* [To-do item]:
Gather every line of the records below that contains the word "What", and count only matches with the same upper and lower case letters.

* [Excerpted records]:
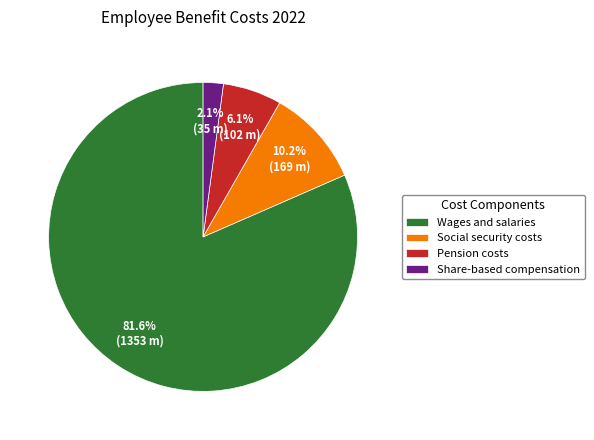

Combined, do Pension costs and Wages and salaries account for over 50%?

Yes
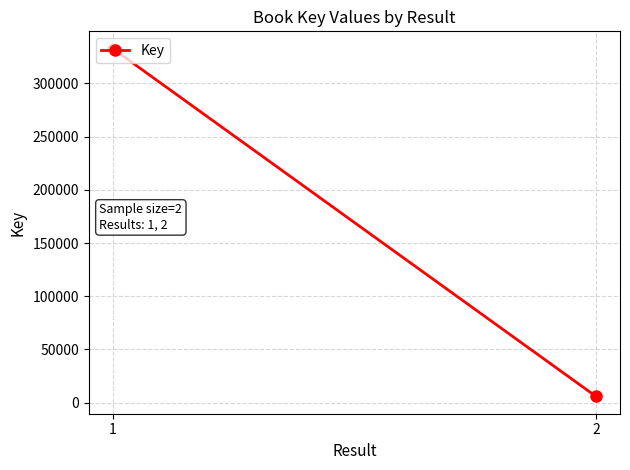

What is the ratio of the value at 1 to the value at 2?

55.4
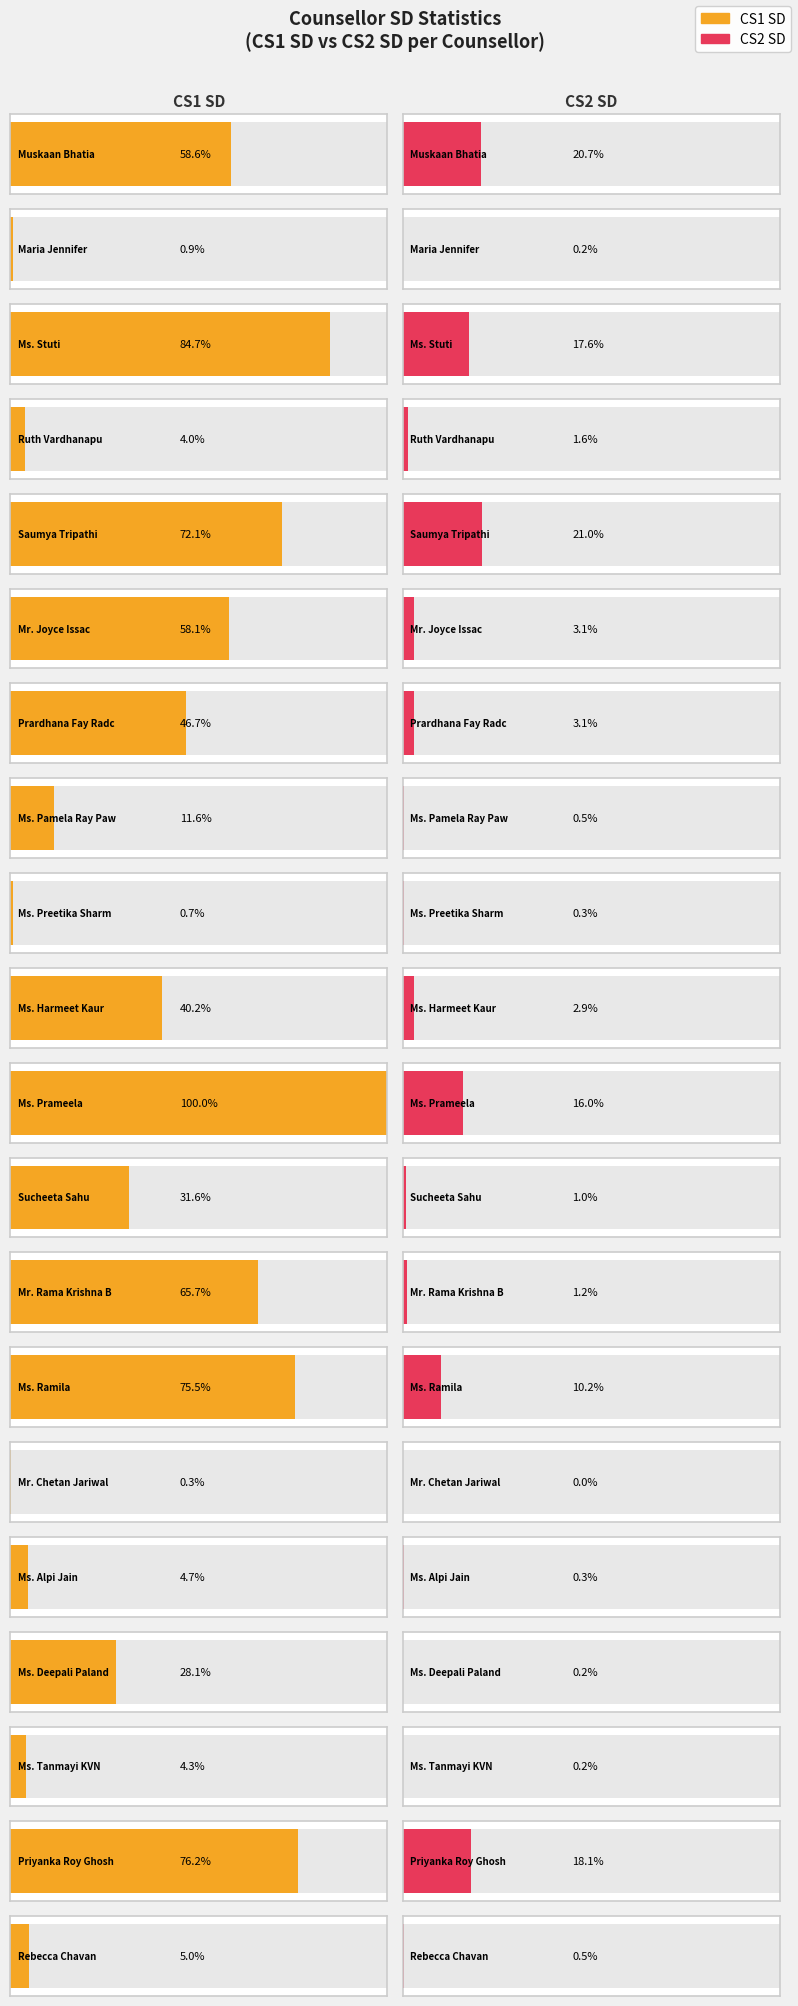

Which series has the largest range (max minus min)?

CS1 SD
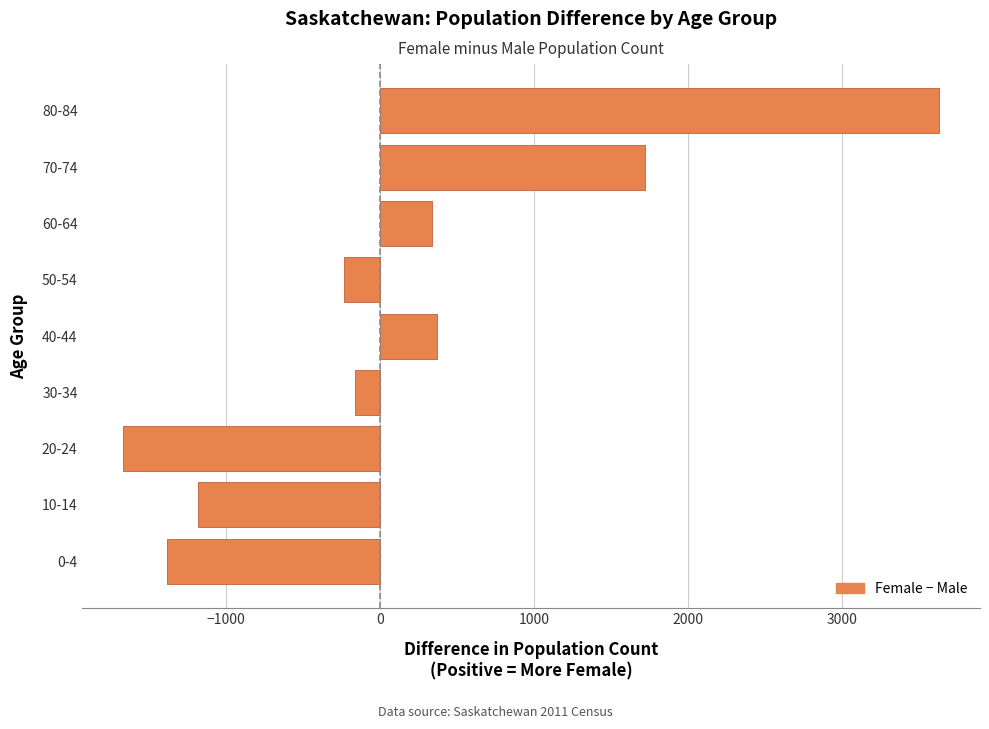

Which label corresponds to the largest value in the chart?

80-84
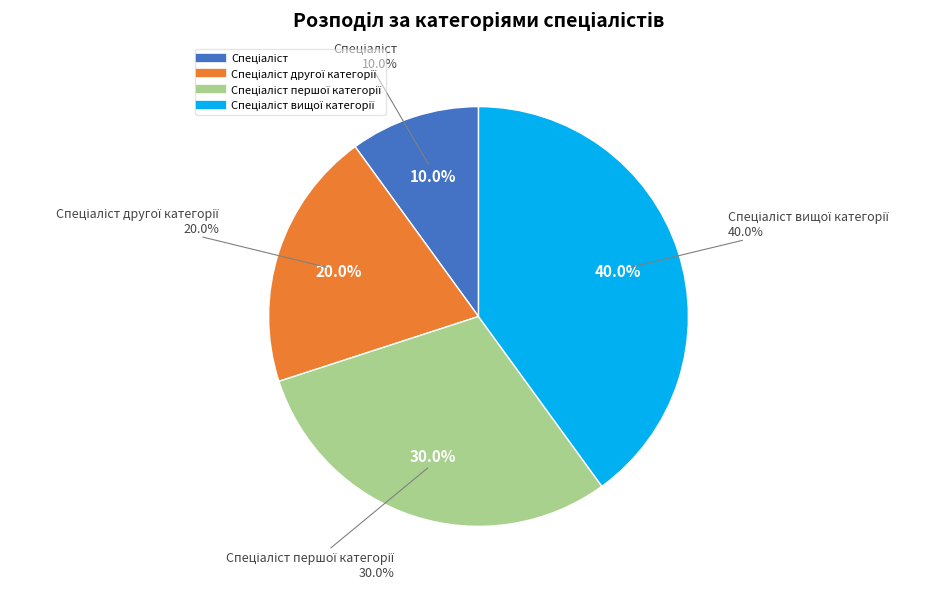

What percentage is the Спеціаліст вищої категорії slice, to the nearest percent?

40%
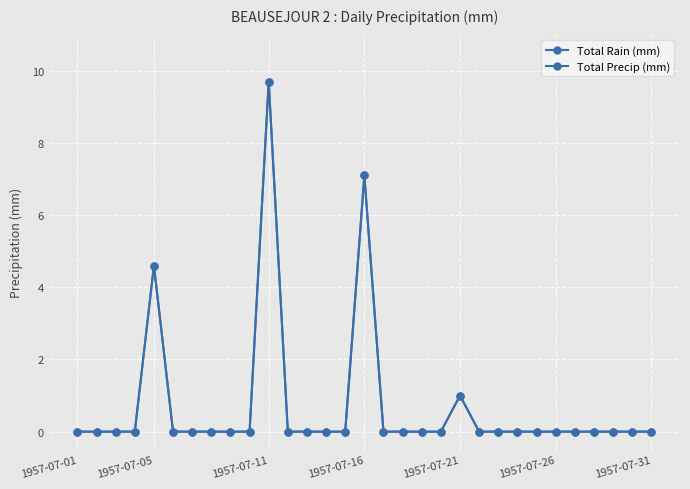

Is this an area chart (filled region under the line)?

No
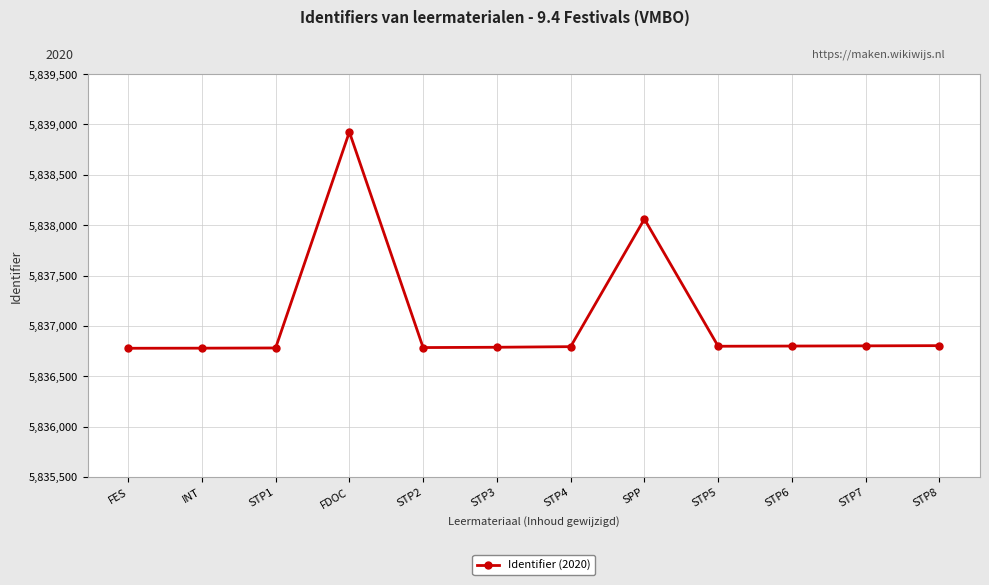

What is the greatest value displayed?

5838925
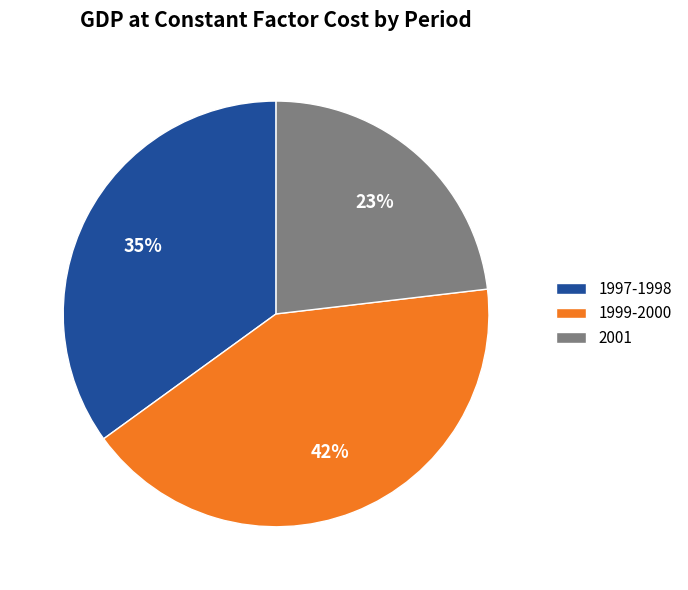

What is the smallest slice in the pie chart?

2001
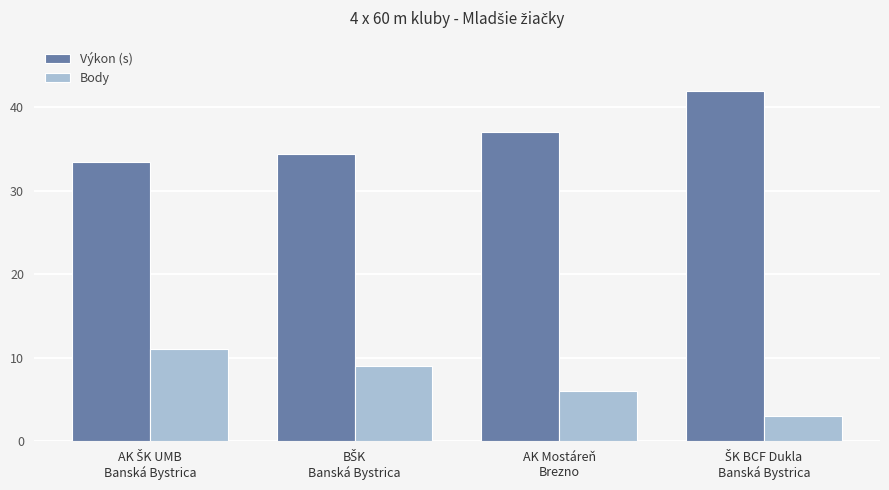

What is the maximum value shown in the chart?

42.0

* [Your response]:
What is the ratio of the value at 1 to the value at 2?
What percentage is the Спеціаліст вищої категорії slice, to the nearest percent?
What is the greatest value displayed?
What is the smallest slice in the pie chart?
What is the maximum value shown in the chart?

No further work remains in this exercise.